==== DOCUMENT EXTRACT ====

Baby Powder: Once legs dry, apply a coat of baby powder to the white markings. It adds more white color and also sets the tinted shampoo.
Orvus Shampoo: Great for really dirty white markings. It’s an industrial strength shampoo in a concentrated gel form and you need only to apply a small amount.
Touch Up Spray: Touch up spray such as Shapley’s is a white aerosol spray used on white markings to cover up discoloration.
Baking Soda: Baking soda mixed with water will also help scrub those whites clean.
Whisk: Whisk, yes the laundry detergent, is a great whitening “shampoo.” Just mix a capful in a large bucket of water and apply to a wet horse. Make sure to rinse well and don’t use too often as this may be drying to skin.
What To Do With Tails?
Pledge: It is a great tail detangler and adds brilliant shine all while repelling dirt. It is not a silicone based product which tends to end up attracting dirt.
Bleached-out tails: Use hair color! There are a few rules to coloring your horses tail. Do not touch the dye to the actual tail bone as you may get an allergic reaction. Also, don’t use the color too often as it can be damaging and can burn the skin. Always do a strand test by coloring just a few strands to see if there is a reaction. Match the color as close as possible to your horse’s hair. ONLY cover the bleached ends. If you have a horse with a light body and dark tail, you might cover the tail with a trash bag to keep the horse from swishing his tail and getting color on areas where you don’t want it. I also like to cut the color by adding shampoo directly into the color mixture. This allows the color to deposit and stops any lift if you haven’t chosen an exact match on the color. DO NOT color a GREY HORSE'S mane/tail. It will look HORRIBLE as it grows out. Instead, you will want to LIFT the stains, but please don't try to darken a grey horse's mane. If you do, it will take years to grow out when the horse's mane begins to get lighter as the body hair does.

==== EXCERPTED RECORDS ====

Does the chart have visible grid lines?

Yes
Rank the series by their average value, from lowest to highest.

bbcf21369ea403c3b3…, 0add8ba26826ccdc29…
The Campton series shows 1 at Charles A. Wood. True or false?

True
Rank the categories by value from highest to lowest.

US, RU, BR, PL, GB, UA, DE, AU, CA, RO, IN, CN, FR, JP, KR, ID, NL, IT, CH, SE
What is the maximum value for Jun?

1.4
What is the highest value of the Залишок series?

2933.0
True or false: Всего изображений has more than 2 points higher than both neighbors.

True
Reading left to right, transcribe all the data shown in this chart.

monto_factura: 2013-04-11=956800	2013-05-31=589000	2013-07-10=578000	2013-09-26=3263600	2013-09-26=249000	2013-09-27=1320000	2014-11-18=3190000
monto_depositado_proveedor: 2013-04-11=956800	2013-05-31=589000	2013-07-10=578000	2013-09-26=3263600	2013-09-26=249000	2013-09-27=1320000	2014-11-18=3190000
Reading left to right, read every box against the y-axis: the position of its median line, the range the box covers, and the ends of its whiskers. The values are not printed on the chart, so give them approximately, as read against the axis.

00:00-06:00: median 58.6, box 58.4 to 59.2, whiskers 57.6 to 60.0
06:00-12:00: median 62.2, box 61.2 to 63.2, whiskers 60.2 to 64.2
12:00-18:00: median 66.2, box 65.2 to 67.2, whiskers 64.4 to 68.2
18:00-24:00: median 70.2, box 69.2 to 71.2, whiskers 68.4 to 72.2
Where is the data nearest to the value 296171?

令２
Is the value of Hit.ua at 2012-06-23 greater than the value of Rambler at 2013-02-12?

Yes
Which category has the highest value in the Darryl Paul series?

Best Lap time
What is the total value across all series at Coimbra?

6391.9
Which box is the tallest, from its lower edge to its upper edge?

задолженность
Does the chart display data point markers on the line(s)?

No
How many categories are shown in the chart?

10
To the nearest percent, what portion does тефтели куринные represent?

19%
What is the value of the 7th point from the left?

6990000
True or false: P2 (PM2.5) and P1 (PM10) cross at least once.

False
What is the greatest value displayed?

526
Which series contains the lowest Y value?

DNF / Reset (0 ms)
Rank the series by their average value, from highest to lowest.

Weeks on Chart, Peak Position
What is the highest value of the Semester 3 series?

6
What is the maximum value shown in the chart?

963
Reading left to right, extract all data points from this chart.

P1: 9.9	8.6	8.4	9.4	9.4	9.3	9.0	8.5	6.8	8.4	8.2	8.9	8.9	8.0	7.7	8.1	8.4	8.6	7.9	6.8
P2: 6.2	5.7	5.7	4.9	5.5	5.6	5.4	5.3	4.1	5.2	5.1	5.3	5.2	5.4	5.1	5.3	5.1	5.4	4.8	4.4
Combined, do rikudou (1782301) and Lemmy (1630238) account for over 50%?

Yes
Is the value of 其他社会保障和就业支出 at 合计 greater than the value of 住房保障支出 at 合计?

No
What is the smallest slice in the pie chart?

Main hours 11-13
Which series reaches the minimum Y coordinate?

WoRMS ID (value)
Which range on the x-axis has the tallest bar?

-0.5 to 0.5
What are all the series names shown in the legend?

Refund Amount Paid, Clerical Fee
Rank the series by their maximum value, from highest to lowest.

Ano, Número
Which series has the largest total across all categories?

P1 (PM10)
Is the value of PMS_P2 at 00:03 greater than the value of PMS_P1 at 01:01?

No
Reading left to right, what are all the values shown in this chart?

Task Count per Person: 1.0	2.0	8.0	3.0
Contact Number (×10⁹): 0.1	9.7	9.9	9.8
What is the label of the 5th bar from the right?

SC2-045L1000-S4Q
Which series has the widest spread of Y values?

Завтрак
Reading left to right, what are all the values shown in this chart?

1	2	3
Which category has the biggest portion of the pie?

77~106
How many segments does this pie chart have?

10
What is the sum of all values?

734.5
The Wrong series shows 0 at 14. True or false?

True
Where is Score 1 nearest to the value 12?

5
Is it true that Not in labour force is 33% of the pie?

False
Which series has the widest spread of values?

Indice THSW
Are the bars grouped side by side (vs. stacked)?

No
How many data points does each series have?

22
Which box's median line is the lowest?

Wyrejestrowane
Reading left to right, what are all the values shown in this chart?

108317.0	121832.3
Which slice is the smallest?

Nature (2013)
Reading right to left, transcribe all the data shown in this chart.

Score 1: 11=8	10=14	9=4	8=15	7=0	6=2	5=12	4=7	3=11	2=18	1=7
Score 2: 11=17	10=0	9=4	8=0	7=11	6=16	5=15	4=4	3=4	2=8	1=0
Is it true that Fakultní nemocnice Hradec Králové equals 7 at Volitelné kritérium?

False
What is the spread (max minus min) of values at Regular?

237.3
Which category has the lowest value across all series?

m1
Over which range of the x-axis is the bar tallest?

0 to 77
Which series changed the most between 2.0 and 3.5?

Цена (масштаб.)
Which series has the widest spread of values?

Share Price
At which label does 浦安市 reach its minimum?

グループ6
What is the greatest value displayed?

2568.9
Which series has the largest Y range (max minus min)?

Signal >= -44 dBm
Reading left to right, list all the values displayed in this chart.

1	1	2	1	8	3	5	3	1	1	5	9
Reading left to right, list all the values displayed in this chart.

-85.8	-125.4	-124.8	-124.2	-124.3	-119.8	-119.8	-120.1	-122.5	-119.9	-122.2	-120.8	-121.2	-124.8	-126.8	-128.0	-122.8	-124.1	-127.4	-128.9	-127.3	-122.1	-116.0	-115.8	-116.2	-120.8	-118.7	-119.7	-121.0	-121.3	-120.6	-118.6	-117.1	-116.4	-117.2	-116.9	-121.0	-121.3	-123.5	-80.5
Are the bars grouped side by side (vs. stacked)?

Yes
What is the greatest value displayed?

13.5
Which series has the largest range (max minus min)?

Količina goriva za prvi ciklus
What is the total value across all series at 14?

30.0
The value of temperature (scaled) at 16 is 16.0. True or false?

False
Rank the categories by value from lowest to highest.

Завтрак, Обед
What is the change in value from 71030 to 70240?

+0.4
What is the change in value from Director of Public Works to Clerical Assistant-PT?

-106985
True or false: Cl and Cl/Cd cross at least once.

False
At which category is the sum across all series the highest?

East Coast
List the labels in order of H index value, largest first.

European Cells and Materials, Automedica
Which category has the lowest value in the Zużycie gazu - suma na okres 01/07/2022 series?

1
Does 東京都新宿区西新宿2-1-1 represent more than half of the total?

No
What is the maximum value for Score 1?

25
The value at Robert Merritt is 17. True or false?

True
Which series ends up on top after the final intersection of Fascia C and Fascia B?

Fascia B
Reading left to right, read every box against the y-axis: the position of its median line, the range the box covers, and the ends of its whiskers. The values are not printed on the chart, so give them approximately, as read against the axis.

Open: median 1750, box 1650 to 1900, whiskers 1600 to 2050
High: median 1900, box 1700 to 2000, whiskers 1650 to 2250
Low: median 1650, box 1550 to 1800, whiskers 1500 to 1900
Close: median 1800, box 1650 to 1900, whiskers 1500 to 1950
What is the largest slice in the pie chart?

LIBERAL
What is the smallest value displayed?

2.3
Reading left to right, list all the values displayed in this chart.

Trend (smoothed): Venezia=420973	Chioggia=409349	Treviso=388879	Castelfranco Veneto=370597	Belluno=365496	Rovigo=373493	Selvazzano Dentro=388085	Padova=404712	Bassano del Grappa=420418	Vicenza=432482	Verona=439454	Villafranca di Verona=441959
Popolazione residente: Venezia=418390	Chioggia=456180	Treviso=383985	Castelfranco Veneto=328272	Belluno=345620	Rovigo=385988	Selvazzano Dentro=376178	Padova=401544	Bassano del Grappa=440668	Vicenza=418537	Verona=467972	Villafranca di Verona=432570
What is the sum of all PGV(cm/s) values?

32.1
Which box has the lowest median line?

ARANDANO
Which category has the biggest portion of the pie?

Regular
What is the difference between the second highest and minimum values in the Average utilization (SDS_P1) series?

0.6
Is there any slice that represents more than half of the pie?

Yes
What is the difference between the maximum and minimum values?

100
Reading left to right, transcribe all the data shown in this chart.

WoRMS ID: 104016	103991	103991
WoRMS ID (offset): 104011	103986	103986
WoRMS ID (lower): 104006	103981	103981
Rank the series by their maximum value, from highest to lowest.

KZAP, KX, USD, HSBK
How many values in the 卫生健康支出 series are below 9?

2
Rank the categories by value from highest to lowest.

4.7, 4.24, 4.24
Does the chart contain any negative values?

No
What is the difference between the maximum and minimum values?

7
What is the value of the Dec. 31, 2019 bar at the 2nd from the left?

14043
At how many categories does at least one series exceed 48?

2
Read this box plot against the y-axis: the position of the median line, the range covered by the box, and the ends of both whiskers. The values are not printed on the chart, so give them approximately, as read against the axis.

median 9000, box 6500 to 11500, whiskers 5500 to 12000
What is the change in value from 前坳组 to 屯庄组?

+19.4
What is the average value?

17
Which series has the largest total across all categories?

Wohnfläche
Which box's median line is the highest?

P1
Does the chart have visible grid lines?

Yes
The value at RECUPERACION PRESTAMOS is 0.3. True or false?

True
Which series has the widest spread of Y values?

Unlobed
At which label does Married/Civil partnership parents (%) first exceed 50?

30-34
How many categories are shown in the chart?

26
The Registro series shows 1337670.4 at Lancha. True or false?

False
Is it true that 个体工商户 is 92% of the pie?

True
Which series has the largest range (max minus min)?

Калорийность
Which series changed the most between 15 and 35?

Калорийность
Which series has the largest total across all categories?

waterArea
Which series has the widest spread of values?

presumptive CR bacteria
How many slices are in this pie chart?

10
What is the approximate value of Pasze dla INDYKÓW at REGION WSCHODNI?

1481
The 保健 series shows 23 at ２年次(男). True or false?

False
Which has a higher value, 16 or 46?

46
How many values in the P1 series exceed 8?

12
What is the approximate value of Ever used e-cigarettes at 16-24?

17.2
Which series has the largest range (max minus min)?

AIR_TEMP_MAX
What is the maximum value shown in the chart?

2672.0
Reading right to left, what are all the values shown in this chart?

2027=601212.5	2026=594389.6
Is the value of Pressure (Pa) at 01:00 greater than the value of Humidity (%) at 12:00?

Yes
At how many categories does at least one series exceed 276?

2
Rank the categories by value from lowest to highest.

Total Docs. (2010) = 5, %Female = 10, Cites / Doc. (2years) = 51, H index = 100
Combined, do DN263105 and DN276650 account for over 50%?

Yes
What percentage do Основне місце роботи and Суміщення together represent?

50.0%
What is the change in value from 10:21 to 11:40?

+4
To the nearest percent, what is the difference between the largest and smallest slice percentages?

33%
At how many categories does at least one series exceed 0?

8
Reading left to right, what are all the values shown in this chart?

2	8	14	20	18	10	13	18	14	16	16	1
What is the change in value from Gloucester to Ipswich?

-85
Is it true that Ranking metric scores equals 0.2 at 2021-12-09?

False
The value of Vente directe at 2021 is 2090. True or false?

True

====

* **QUESTIONS**
1. Answer these questions about the horse grooming tips:
(a) What does baby powder set?
(b) How much Whisk goes into a large bucket of water?
(c) What do silicone-based products tend to end up doing?
2. Pick up the horse grooming tips after their last sentence and keep writing them.

* **SOLVED PROBLEMS**
1.
(a) The tinted shampoo.
(b) A capful.
(c) Attracting dirt.

2.
Oxi-Clean: For those nasty off-white tails try mixing up a small dose of Oxi Clean and some warm water in a bucket and soaking the tail in the combination.
Scratch That Itch
Fungus, skin irritation, dry skin and other horse itches can be a hassle as they can lead your horse to start rubbing off hair. There are plenty of antifungal “treatments” available on the market these days. Here are a few shortcuts.
Dreft: For fungus problems give your horse a bath with Dreft. This gentle laundry detergent has enzymes that kill fungus. As always do a patch test.
Listerine: For that nasty tail itch that causes your horse to start rubbing out his tail try applying Listerine Mouthwash. The alcohol content seems to kill whatever is causing the itch as well as soothe the itching and stops rubbing.
MTG: MTG is a product does wonders on killing fungus, removing rain rot, and soothing dry skin. Make sure you gloves.
Sevin Dust: If you think there is a mite causing an itchy tail or mane, Sevin Dust might do the trick. However, this product is a pesticide and is highly toxic. Do not inhale it or get it on your skin. Use as little as possible and use gloves when applying, only use this if everything else has failed.
Vinegar: After rinsing the shampoo, use a solution of half white vinegar and half water. This will not only help repel flies but also helps to repel dirt and gives a great shine.
Skin-So-Soft: A rinse with a solution of half Skin-So-Soft (Avon) and half water also helps repel bugs and add a fantastic shine to your horses coat without having to add silicone products.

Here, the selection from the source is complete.